I’ve asked God many times of what to do and when I hear I do. This has resulted in changing a terrible time into a successful point in life presently that I would not change for any reason. My former wife has not moved on and still despises me. My two sons and their wives have forsaken me, even after my attempt to turn the situation. I have made my peace with it and I’m moving on.
I have since remarried to the woman of my life. I only wish I’d met her decades ago. She was my “meant to be”. We laugh, cry, endeavor and walk lock-step with each other. Sure we disagree at times, but the core foundation of our relationship is solid. It’s built on God.
One of the questions I asked God repeatedly when I met her was what was to come of us. His answer was always that I would marry her. That was four years and some months ago now.
Right after my first marriage fell apart God gave me a new job that was substantially more money. I didn’t ask for it. It was laid on my lap. I worked at it seven years until my retirement.
My now wife and I didn’t go to church at first, but then we started going to a quiet little church down the road from my house. Then two or three years later we married there. Not long after we moved to what we thought would be a long term relationship with another church, but the ministry there fell apart after a couple of years. God stepped in and directed us to another church that sprouted out of a former ministry I was in for thirty years. The young twenty-five year old pastor took us in.

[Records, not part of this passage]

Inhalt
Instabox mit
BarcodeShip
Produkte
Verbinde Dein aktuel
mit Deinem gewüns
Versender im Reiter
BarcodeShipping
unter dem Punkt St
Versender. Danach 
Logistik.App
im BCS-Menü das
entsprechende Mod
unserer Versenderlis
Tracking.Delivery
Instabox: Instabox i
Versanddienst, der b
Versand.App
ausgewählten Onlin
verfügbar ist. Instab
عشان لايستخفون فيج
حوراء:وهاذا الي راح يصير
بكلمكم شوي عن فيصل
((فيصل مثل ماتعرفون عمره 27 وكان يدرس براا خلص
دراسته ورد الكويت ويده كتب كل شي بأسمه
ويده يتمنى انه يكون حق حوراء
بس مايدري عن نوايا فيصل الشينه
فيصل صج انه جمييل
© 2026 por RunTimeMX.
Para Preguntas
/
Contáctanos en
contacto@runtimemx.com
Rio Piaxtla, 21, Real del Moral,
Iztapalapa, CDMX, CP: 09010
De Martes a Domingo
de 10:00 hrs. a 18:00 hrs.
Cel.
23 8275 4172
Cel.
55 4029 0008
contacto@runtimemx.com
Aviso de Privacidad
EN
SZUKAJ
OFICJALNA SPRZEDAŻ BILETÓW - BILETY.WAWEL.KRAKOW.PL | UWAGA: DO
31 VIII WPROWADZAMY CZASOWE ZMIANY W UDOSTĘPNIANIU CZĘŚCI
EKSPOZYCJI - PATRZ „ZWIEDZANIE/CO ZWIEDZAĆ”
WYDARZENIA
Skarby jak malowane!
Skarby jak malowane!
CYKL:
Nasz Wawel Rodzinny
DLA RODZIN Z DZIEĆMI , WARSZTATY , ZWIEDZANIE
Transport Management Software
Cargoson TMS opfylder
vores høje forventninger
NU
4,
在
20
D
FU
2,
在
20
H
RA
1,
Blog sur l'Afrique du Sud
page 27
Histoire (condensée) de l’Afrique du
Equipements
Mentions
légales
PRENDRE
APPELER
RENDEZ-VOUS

This year hasn’t been any less exciting. In January I was asked, that with my background, would I be interested in being ordained into the ministry and state licensed. This is another something that I’d seen in my life decades ago. It was dropped on me and I walked into it in February. Since then my wife has started the Ministerial Apprenticeship program to be ordained in the next couple of years as well. I was set in a couple of months or so ago as the Visitation Chaplain for our church and my wife is my right hand in this, but she has her sights set on helping start a soup kitchen in our church. She is also a part of the Arts Ministry as an interpretive dancer.
In the last couple of years plus I’ve driven a school bus with middle schoolers and elementary students. God told me three years. That will be mostly done at the end of this coming school year. I eagerly await a move towards the next adventure. Not that I want to get away from rowdy screaming kids, but to see how far God is going to carry my wife and me into the future. No looking back. Never.

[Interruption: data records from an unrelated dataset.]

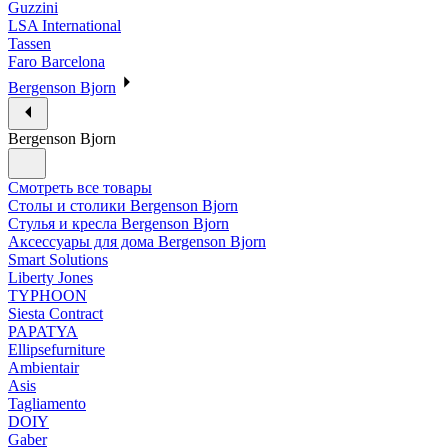
Guzzini
LSA International
Tassen
Faro Barcelona
Bergenson Bjorn
Bergenson Bjorn
Смотреть все товары
Столы и столики Bergenson Bjorn
Стулья и кресла Bergenson Bjorn
Аксессуары для дома Bergenson Bjorn
Smart Solutions
Liberty Jones
TYPHOON
Siesta Contract
PAPATYA
Ellipsefurniture
Ambientair
Asis
Tagliamento
DOIY
Gaber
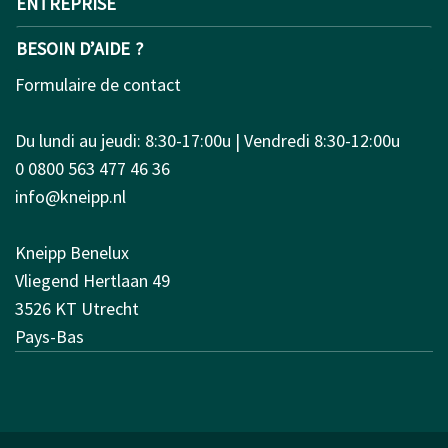
ENTREPRISE
BESOIN D’AIDE ?
Formulaire de contact
Du lundi au jeudi: 8:30-17:00u | Vendredi 8:30-12:00u
0 0800 563 477 46 36
info@kneipp.nl
Kneipp Benelux
Vliegend Hertlaan 49
3526 KT Utrecht
Pays-Bas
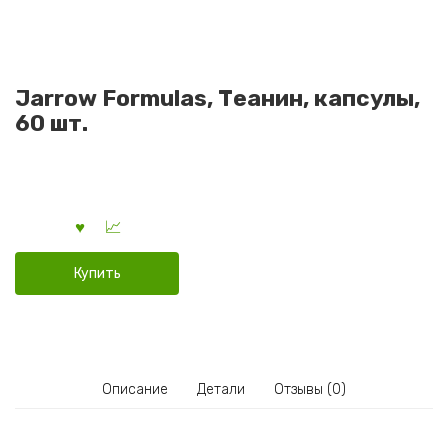
Jarrow Formulas, Теанин, капсулы,
60 шт.
Купить
Описание
Детали
Отзывы (0)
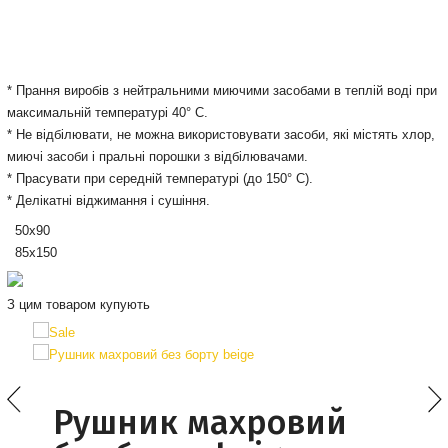
* Прання виробів з нейтральними миючими засобами в теплій воді при
максимальній температурі 40° С.
* Не відбілювати, не можна використовувати засоби, які містять хлор,
миючі засоби і пральні порошки з відбілювачами.
* Прасувати при середній температурі (до 150° С).
* Делікатні віджимання і сушіння.
50х90
85х150
З цим товаром купують
Рушник махровий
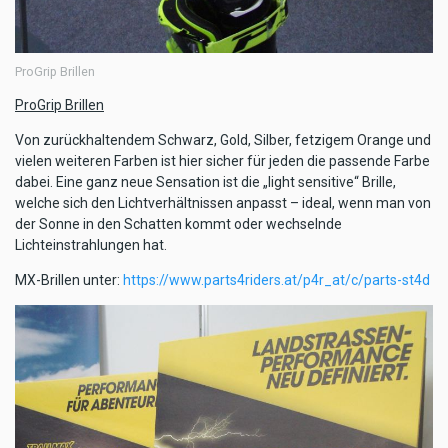
ProGrip Brillen
ProGrip Brillen
Von zurückhaltendem Schwarz, Gold, Silber, fetzigem Orange und
vielen weiteren Farben ist hier sicher für jeden die passende Farbe
dabei. Eine ganz neue Sensation ist die „light sensitive“ Brille,
welche sich den Lichtverhältnissen anpasst – ideal, wenn man von
der Sonne in den Schatten kommt oder wechselnde
Lichteinstrahlungen hat.
MX-Brillen unter:
https://www.parts4riders.at/p4r_at/c/parts-st4d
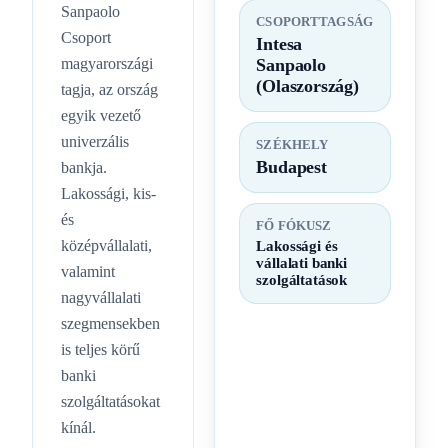
Sanpaolo
CSOPORTTAGSÁG
Csoport
Intesa
magyarországi
Sanpaolo
(Olaszország)
tagja, az ország
egyik vezető
univerzális
SZÉKHELY
Budapest
bankja.
Lakossági, kis-
és
FŐ FÓKUSZ
középvállalati,
Lakossági és
vállalati banki
valamint
szolgáltatások
nagyvállalati
szegmensekben
is teljes körű
banki
szolgáltatásokat
kínál.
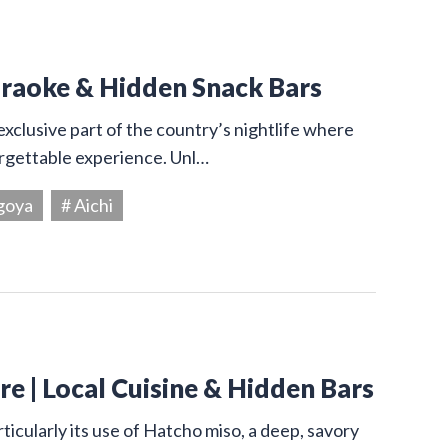
araoke & Hidden Snack Bars
exclusive part of the country’s nightlife where
orgettable experience. Unl…
goya
# Aichi
e | Local Cuisine & Hidden Bars
ticularly its use of Hatcho miso, a deep, savory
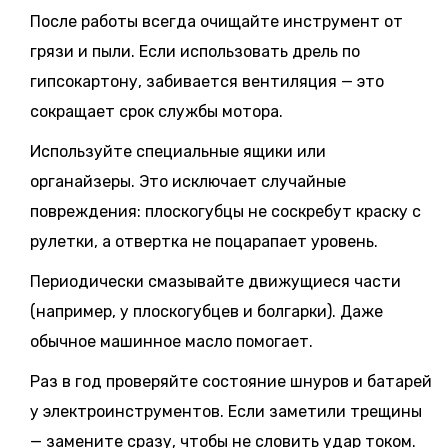
После работы всегда очищайте инструмент от
грязи и пыли. Если использовать дрель по
гипсокартону, забивается вентиляция — это
сокращает срок службы мотора.
Используйте специальные ящики или
органайзеры. Это исключает случайные
повреждения: плоскогубцы не соскребут краску с
рулетки, а отвертка не поцарапает уровень.
Периодически смазывайте движущиеся части
(например, у плоскогубцев и болгарки). Даже
обычное машинное масло помогает.
Раз в год проверяйте состояние шнуров и батарей
у электроинструментов. Если заметили трещины
— замените сразу, чтобы не словить удар током.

A decade and a year are coming to a close. A lot has happened for a man who was diagnosed with severe depression and having anxiety attacks to a successful minister and probably the most sane person I’ve ever been in my life. This past ten years and most of all this past year have been a monumental growing time.
If you think you’re sitting in the bottom of the barrel, don’t despair. Today is today. Tomorrow is another day and it can change dramatically if you open your eyes to the possibilities. God is always waiting to open a way for you to walk in that is life-changing. Take that step. You won’t regret it.